## Problem details
An exact transcription of all the data is required.

______

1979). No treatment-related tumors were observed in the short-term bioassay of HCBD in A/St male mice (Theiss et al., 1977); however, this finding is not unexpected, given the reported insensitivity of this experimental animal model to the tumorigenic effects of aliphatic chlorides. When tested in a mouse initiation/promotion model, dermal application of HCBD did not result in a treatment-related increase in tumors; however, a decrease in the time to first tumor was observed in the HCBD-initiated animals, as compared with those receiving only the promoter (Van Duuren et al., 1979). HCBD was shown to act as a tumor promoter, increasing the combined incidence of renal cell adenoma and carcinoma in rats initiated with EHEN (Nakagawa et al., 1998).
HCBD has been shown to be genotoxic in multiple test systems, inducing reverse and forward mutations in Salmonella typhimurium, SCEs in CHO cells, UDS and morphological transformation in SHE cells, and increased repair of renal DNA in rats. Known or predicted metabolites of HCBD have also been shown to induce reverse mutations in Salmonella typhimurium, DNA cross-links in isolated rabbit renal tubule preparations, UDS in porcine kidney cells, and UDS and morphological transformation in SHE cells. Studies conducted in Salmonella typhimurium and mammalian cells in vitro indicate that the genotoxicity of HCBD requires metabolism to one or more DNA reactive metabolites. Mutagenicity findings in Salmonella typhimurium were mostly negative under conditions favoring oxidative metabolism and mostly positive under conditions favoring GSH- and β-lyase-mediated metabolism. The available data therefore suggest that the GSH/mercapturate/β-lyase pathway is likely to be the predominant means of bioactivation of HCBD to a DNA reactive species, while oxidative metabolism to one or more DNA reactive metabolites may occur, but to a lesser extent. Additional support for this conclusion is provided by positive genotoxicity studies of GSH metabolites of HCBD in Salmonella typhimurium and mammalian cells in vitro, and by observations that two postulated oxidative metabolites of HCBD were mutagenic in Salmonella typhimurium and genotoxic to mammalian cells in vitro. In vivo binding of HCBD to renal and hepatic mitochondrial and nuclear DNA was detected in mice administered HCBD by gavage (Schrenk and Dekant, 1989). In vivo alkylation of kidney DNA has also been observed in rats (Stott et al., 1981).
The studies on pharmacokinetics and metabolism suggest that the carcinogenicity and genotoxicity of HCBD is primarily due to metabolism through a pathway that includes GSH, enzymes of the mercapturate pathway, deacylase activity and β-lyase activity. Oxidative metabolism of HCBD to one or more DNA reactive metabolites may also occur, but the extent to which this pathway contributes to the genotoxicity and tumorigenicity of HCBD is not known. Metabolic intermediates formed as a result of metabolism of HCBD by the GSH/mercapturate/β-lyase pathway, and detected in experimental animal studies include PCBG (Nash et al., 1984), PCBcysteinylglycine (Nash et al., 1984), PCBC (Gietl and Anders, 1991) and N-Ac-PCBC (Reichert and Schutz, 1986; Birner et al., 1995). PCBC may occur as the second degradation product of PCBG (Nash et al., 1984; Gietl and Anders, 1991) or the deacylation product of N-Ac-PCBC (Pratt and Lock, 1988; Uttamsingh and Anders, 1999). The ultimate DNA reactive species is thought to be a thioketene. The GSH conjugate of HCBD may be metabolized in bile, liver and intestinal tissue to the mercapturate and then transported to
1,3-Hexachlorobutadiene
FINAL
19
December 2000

______

## Solved problem
1979). No treatment-related tumors were observed in the short-term bioassay of HCBD in A/St male mice (Theiss et al., 1977); however, this finding is not unexpected, given the reported insensitivity of this experimental animal model to the tumorigenic effects of aliphatic chlorides. When tested in a mouse initiation/promotion model, dermal application of HCBD did not result in a treatment-related increase in tumors; however, a decrease in the time to first tumor was observed in the HCBD-initiated animals, as compared with those receiving only the promoter (Van Duuren et al., 1979). HCBD was shown to act as a tumor promoter, increasing the combined incidence of renal cell adenoma and carcinoma in rats initiated with EHEN (Nakagawa et al., 1998).
HCBD has been shown to be genotoxic in multiple test systems, inducing reverse and forward mutations in Salmonella typhimurium, SCEs in CHO cells, UDS and morphological transformation in SHE cells, and increased repair of renal DNA in rats. Known or predicted metabolites of HCBD have also been shown to induce reverse mutations in Salmonella typhimurium, DNA cross-links in isolated rabbit renal tubule preparations, UDS in porcine kidney cells, and UDS and morphological transformation in SHE cells. Studies conducted in Salmonella typhimurium and mammalian cells in vitro indicate that the genotoxicity of HCBD requires metabolism to one or more DNA reactive metabolites. Mutagenicity findings in Salmonella typhimurium were mostly negative under conditions favoring oxidative metabolism and mostly positive under conditions favoring GSH- and β-lyase-mediated metabolism. The available data therefore suggest that the GSH/mercapturate/β-lyase pathway is likely to be the predominant means of bioactivation of HCBD to a DNA reactive species, while oxidative metabolism to one or more DNA reactive metabolites may occur, but to a lesser extent. Additional support for this conclusion is provided by positive genotoxicity studies of GSH metabolites of HCBD in Salmonella typhimurium and mammalian cells in vitro, and by observations that two postulated oxidative metabolites of HCBD were mutagenic in Salmonella typhimurium and genotoxic to mammalian cells in vitro. In vivo binding of HCBD to renal and hepatic mitochondrial and nuclear DNA was detected in mice administered HCBD by gavage (Schrenk and Dekant, 1989). In vivo alkylation of kidney DNA has also been observed in rats (Stott et al., 1981).
The studies on pharmacokinetics and metabolism suggest that the carcinogenicity and genotoxicity of HCBD is primarily due to metabolism through a pathway that includes GSH, enzymes of the mercapturate pathway, deacylase activity and β-lyase activity. Oxidative metabolism of HCBD to one or more DNA reactive metabolites may also occur, but the extent to which this pathway contributes to the genotoxicity and tumorigenicity of HCBD is not known. Metabolic intermediates formed as a result of metabolism of HCBD by the GSH/mercapturate/β-lyase pathway, and detected in experimental animal studies include PCBG (Nash et al., 1984), PCBcysteinylglycine (Nash et al., 1984), PCBC (Gietl and Anders, 1991) and N-Ac-PCBC (Reichert and Schutz, 1986; Birner et al., 1995). PCBC may occur as the second degradation product of PCBG (Nash et al., 1984; Gietl and Anders, 1991) or the deacylation product of N-Ac-PCBC (Pratt and Lock, 1988; Uttamsingh and Anders, 1999). The ultimate DNA reactive species is thought to be a thioketene. The GSH conjugate of HCBD may be metabolized in bile, liver and intestinal tissue to the mercapturate and then transported to
1,3-Hexachlorobutadiene
FINAL
19
December 2000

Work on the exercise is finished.